Quel sera le rôle du Plan Bâtiment Durable dans la mise en application du décret tertiaire ?
Pour rappel, le Plan Bâtiment Durable s’est, dès 2013, saisi du sujet en embarquant, sans attendre la publication du décret tertiaire, les acteurs tertiaires volontaires, publics et privés, dans la rénovation de leur parc à travers la « charte tertiaire » qui compte aujourd’hui 137 signataires. Nous avons organisé, à l’appui de l’administration, la concertation préparatoire à la rédaction du « décret tertiaire » et poursuivons notre action en prévision de l’arrêté associé. Nous avons également produit un guide, présenté à l’occasion d’une conférence au SIMI, en partenariat avec la RICS, la FSIF et l’ADI, pour sensibiliser les acteurs à la nouvelle obligation. Le Plan Bâtiment Durable va désormais s’atteler à la nécessaire pédagogie autour du décret, notamment sur les territoires en activant ses réseaux. En parallèle, le comité de pilotage de la « charte tertiaire » rassemblera les remontées des acteurs assujettis sur la mise en œuvre du texte pour ajuster l’outil réglementaire si besoin.

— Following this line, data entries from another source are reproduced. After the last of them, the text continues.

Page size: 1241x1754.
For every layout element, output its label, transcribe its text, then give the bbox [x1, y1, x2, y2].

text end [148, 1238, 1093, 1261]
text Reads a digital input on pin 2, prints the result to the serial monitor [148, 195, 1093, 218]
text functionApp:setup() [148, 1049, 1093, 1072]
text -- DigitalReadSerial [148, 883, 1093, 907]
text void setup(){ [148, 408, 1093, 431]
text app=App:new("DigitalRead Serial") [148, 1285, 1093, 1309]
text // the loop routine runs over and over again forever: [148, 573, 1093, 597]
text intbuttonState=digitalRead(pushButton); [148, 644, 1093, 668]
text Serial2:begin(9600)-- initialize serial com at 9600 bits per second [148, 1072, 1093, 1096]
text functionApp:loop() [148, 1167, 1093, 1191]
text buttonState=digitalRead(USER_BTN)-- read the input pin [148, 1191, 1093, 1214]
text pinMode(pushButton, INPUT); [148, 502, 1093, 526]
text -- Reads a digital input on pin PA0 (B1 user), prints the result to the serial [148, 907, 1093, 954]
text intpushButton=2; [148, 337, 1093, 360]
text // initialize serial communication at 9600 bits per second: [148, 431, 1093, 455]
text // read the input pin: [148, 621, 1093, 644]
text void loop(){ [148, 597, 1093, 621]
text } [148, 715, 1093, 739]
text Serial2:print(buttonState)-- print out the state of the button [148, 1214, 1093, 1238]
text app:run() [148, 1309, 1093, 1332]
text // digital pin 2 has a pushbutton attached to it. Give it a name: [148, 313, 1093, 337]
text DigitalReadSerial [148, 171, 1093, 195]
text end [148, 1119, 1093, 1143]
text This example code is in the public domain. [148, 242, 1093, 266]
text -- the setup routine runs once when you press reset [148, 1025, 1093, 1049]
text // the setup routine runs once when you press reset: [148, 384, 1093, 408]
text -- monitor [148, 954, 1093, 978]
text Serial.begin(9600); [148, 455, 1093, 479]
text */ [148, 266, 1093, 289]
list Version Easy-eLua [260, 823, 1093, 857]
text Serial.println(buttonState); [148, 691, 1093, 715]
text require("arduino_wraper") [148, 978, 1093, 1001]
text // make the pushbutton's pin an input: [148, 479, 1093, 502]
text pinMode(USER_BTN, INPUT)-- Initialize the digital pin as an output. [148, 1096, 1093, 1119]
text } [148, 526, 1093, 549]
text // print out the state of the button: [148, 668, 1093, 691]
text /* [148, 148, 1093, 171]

Quelles sont vos préconisations pour atteindre les objectifs de la réglementation environnementale 2020 ?
Dès la mise en place de la réglementation thermique 2012, nous avons installé le groupe de travail RBR 2020-2050 qui a proposé un passage à l’approche environnementale dans le cadre de la réglementation suivante. Cela se traduit par l’intégration d’un indicateur carbone qui va prendre une place majeure dans les calculs. Une fois cette entrée carbone actée, nous avons préconisé la mise en place d’une expérimentation grandeur nature. Le label E+C- a ainsi permis d’affiner la mesure du poids carbone des nouveaux bâtiments. Pour l’heure, la concertation organisée sous l’égide du Conseil supérieur de la construction et de l’Etat doit être traduite par de premières orientations afin de donner un cadre technique aux acteurs immobiliers. À mon sens, nous pouvons nous permettre une application un peu différée dans le temps si tous les sujets n’ont pas été traités correctement en 2020. Enfin, je crois aux bienfaits d’un label qui s’inspirerait d’E+C- et aborderait également des sujets peu traités aujourd’hui, comme la qualité de l’air intérieur ou le bien-être des occupants. Cela permettrait à la réglementation d’avoir une courbe d’apprentissage et répondrait aux attentes des acteurs qui veulent aller au-delà des objectifs fixés par la réglementation.
Propos recueillis par François Perrigault (@fperrigault)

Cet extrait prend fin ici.